◆ Exercise directions ◆
Pull out each line in the records that contains the word "once" and list those lines.

◆ Data supplied ◆
_ _ _ _ _ _ _

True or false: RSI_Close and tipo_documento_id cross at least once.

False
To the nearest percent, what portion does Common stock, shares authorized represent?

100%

_ _ _ _ _ _ _

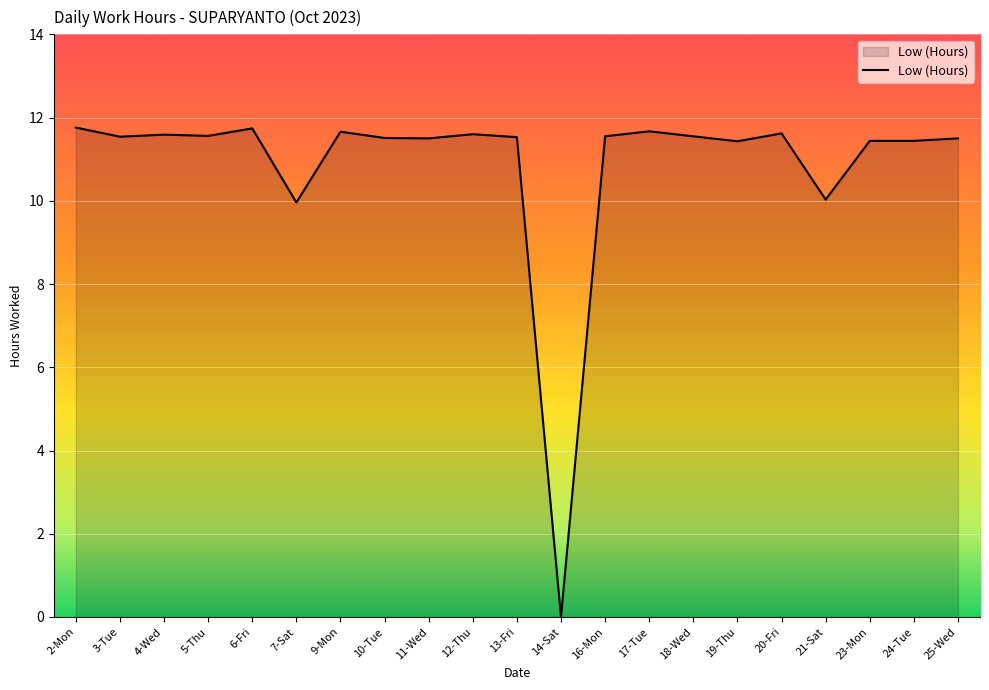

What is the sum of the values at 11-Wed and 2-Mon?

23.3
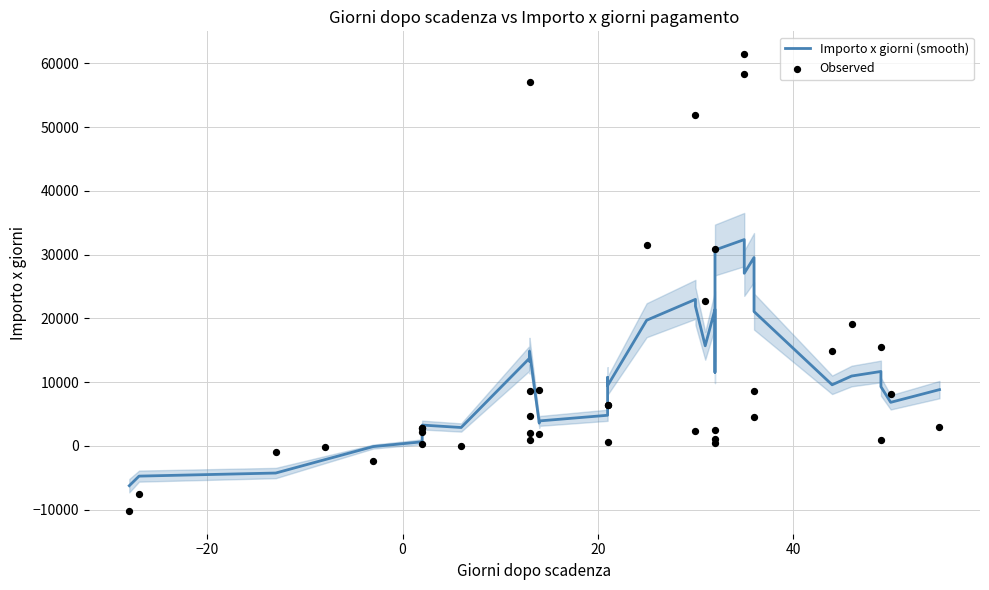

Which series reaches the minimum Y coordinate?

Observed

_ _ _ _ _ _ _

◆ The answer ◆
True or false: RSI_Close and tipo_documento_id cross at least once.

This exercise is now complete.